There’s much, much more to a “good” economic system, of course, but hopefully you see what I mean. Try and build up an idea of what is a good economic system for whatever system you happen to be a part of. It can be your household, your corporate job, this country or any other system, small or large.


Now, Web 3.0: rather than try to understand what it does in terms of the technology, or in terms of the jargon that it seems so very riddled with, let us try and understand it in terms of what makes for a good economic system.
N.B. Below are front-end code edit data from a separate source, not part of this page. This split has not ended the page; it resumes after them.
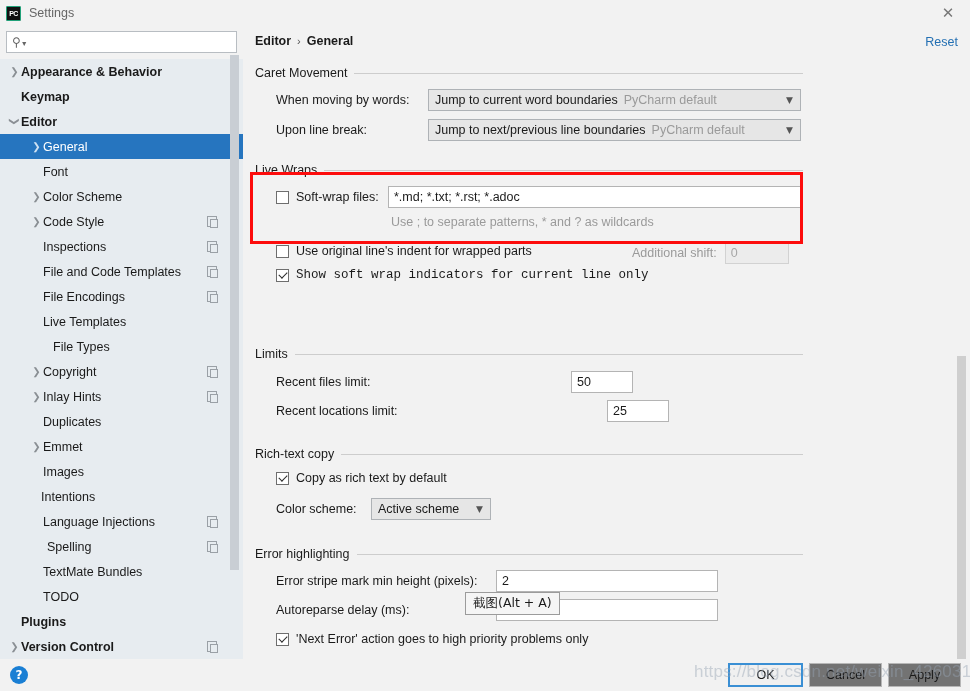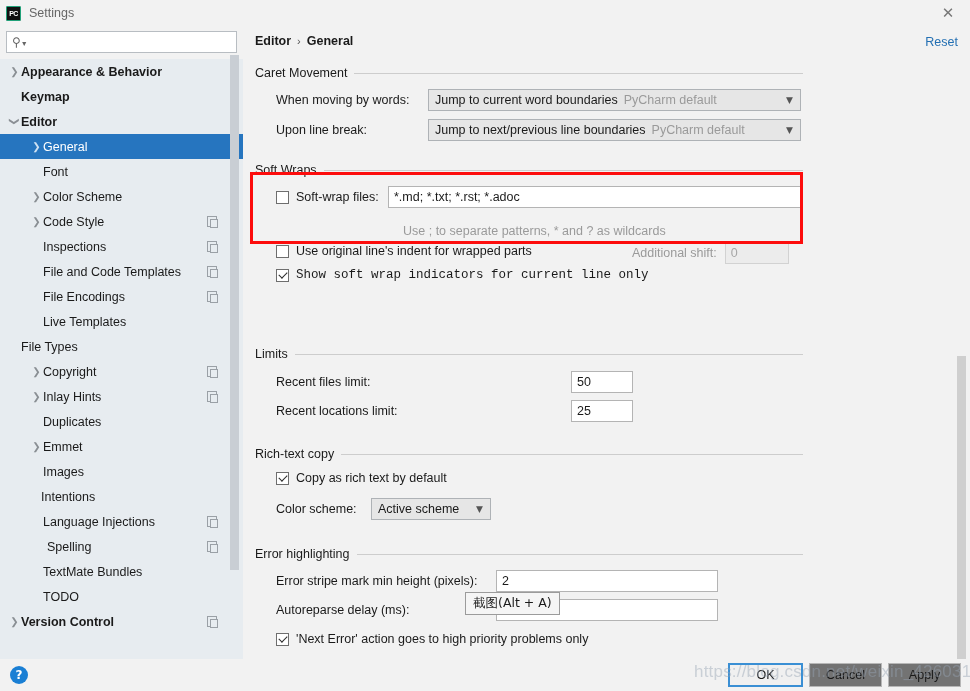--- a/index.html
+++ b/index.html
@@ -256,21 +256,21 @@
         </div>
         <div class="tree-item" style="padding-left: 30px;">
           <span class="arrow"></span>
           <span class="tree-label">File Encodings</span>
           <span class="copy-ico"></span>
         </div>
         <div class="tree-item" style="padding-left: 30px;">
           <span class="arrow"></span>
           <span class="tree-label">Live Templates</span>
         </div>
-        <div class="tree-item" style="">
+        <div class="tree-item" style=" margin-left: 32px;">
           <span class="arrow"></span>
           <span class="tree-label">File Types</span>
         </div>
         <div class="tree-item" style="padding-left: 30px;">
           <span class="arrow">❯</span>
           <span class="tree-label">Copyright</span>
           <span class="copy-ico"></span>
         </div>
         <div class="tree-item" style="padding-left: 30px;">
           <span class="arrow">❯</span>
@@ -303,20 +303,24 @@
           <span class="tree-label">Spelling</span>
           <span class="copy-ico"></span>
         </div>
         <div class="tree-item" style="padding-left: 30px;">
           <span class="arrow"></span>
           <span class="tree-label">TextMate Bundles</span>
         </div>
         <div class="tree-item" style="padding-left: 30px;">
           <span class="arrow"></span>
           <span class="tree-label">TODO</span>
+        </div>
+        <div class="tree-item bold" style="padding-left: 8px;">
+          <span class="arrow"></span>
+          <span class="tree-label">Plugins</span>
         </div>
         <div class="tree-item bold" style="padding-left: 8px;">
           <span class="arrow">❯</span>
           <span class="tree-label">Version Control</span>
           <span class="copy-ico"></span>
         </div>
       </div>
     <div class="side-scroll"></div>
   </div>
 
@@ -351,36 +355,36 @@
         <div class="lbl" style="width:152px;">Upon line break:</div>
         <div class="combo" style="width:373px;">
           <span class="val">Jump to next/previous line boundaries</span>
           <span class="hint">PyCharm default</span>
           <span class="chev">▼</span>
         </div>
       </div>
 
       <div style="position:absolute;left:12px;top:97px;width:548px;">
         <div class="sec-title">
-          <span>Soft Wraps</span>
+          <span>Live Wraps</span>
           <span class="sec-line"></span>
         </div>
       </div>
 
       <div class="row" style="position:absolute;left:33px;top:120px;width:530px;">
         <div class="cb-row" style="width:112px;">
           <span class="cb"></span>
           <span class="lbl">Soft-wrap files:</span>
         </div>
         <div class="tfield" style="width:413px;">
           <span>*.md; *.txt; *.rst; *.adoc</span>
         </div>
       </div>
 
-      <div class="muted" style="position:absolute;left:148px;top:158px;margin-left:12px;">Use ; to separate patterns, * and ? as wildcards</div>
+      <div class="muted" style="position:absolute;left:148px;top:149px;">Use ; to separate patterns, * and ? as wildcards</div>
 
       <div class="cb-row" style="position:absolute;left:33px;top:178px;">
         <span class="cb"></span>
         <span class="lbl">Use original line's indent for wrapped parts</span>
       </div>
 
       <div class="row" style="position:absolute;left:389px;top:176px;">
         <div class="muted" style="margin-right:8px;">Additional shift:</div>
         <div class="tfield disabled" style="width:64px;">
           <span>0</span>
@@ -401,21 +405,21 @@
 
       <div class="row" style="position:absolute;left:33px;top:305px;width:530px;">
         <div class="lbl" style="width:295px;">Recent files limit:</div>
         <div class="tfield" style="width:62px;">
           <span>50</span>
         </div>
       </div>
 
       <div class="row" style="position:absolute;left:33px;top:334px;width:530px;">
         <div class="lbl" style="width:295px;">Recent locations limit:</div>
-        <div class="tfield" style="width:62px;">
+        <div class="tfield" style="width:62px;margin-left:36px;">
           <span>25</span>
         </div>
       </div>
 
       <div style="position:absolute;left:12px;top:381px;width:548px;">
         <div class="sec-title">
           <span>Rich-text copy</span>
           <span class="sec-line"></span>
         </div>
       </div>

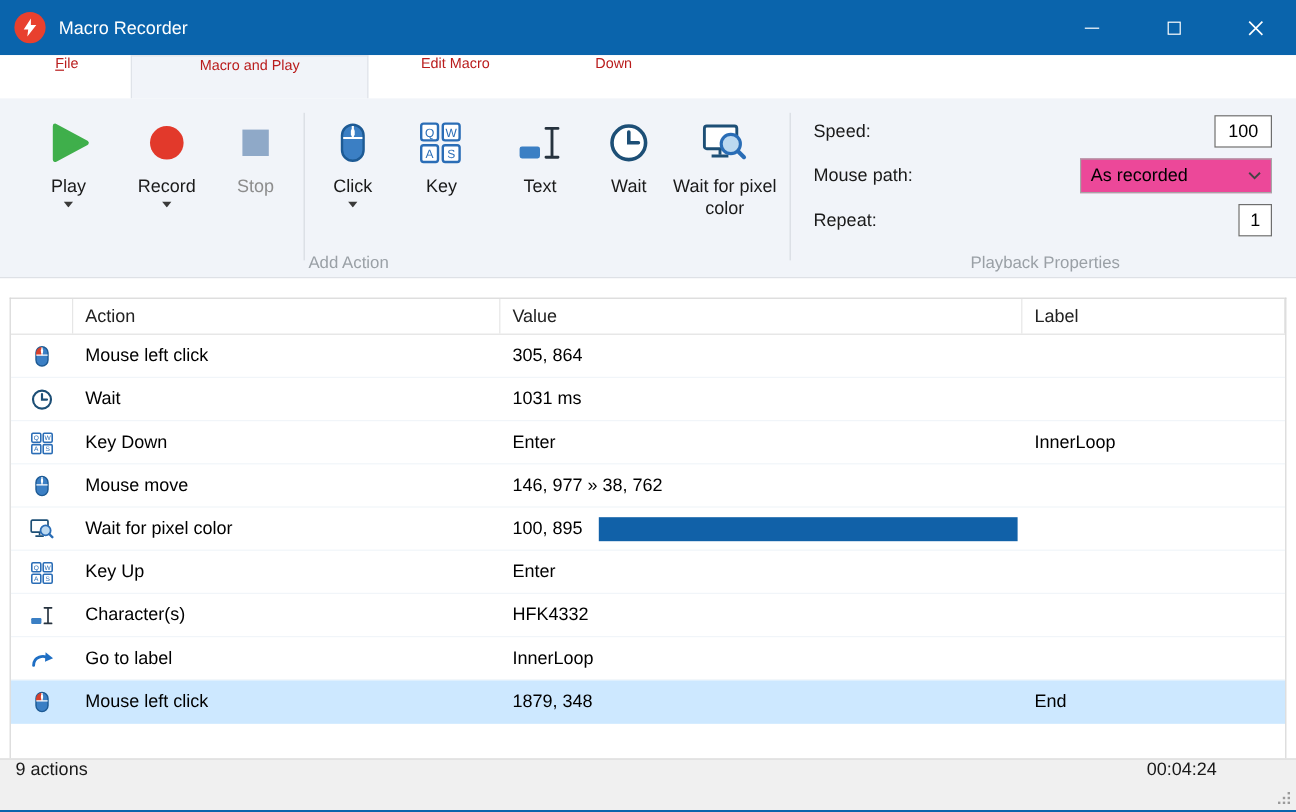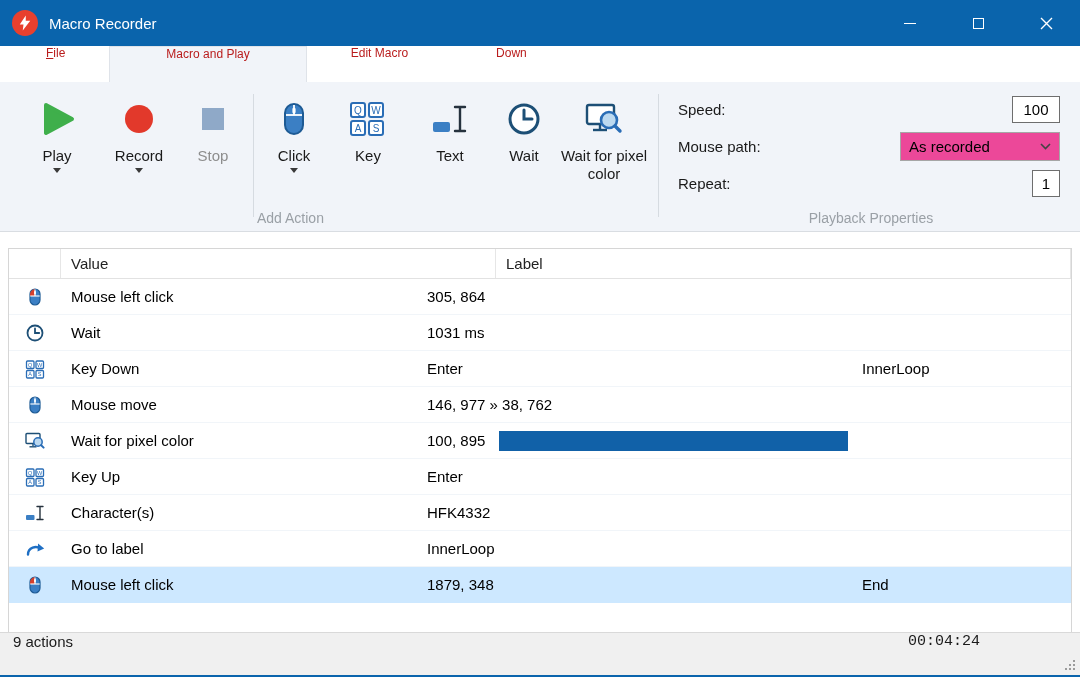--- a/index.html
+++ b/index.html
@@ -56,21 +56,21 @@
   .trow { display:flex; height:36px; align-items:flex-end; border-bottom:1px solid #f1f5f9; cursor:default; }
   .trow.selected { background:#cde8ff; border-bottom-color:#cde8ff; }
   .td { display:flex; align-items:center; padding-left:10px; height:100%; }
   .td.icon-col { justify-content:center; padding-left:0; }
   .row-icon { width:22px; height:22px; display:flex; align-items:center; justify-content:center; }
   .swatch { flex:1 1 auto; height:20px; margin:0 4px 0 14px; }
 
   
   .statusbar { height:43px; flex:0 0 auto; background:#f0f0f0; border-top:1px solid #d9d9d9; display:flex; font-size:15px; color:#1a1a1a; position:relative; }
   .status-left { margin-left:13px; }
-  .status-right { margin-left:auto; margin-right:100px;font-family:Liberation Mono, monospace; }
+  .status-right { margin-left:auto; margin-right:66px; }
   .grip { position:absolute; right:3px; bottom:3px; line-height:0; }
 </style>
 </head>
 <body>
 
 <div class="window">
 
   <div class="titlebar">
     <div class="app-icon">
       <svg width="18" height="18" viewBox="0 0 24 24">
@@ -237,20 +237,23 @@
         <input class="prop-input repeat" value="1" style="">
       </div>
       <span class="panel-caption">Playback Properties</span>
     </div>
   </div>
 
   <div class="content">
     <div class="table">
       <div class="thead">
         <div class="th icon-col"></div>
+        <div class="th action-col">
+            <span>Action</span>
+          </div>
         <div class="th value-col">
             <span>Value</span>
           </div>
         <div class="th label-col">
             <span>Label</span>
           </div>
       </div>
       <div class="tbody">
           <div class="trow">
     <div class="td icon-col">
That is, unless Web 3.0 adds to the things that makes a “good” economic system better, or reduces the things that makes a “good” economic system worse (or both), it doesn’t really change the world in any meaningful way.

So, Web 3.0…

  • Does it help increase the output of a system?
  • Or maintain the same level of output, while reducing the commensurate levels of inputs?
  • Does it increase the sustainability of the system?
  • Does it level the playing field for all inputs?
  • Does it reduce friction?
  • Does it help build in better risk management?

If it does all of these things, it really is a magic wand. If it dos at least one of these things better, but not at the cost of making any of the others much worse, then it is a useful thing. If it does none of these, it is plain hype.

This is my framework for trying to wrap my head around, well, anything. And hopefully it helps us understand Web 3.0!


I will say this much: writing this out helped me understand this write-up much better:

Send USDC from a wallet with your ENS to the entity’s ENS and get digital mirror assets back into your wallet. These assets are held in a mirrortable, which is an on-chain replica of a primary cap table maintained in an off-chain system like Carta for compliance purposes. The terms of these assets are kept current via periodic updates of the mirrortable’s smart contract.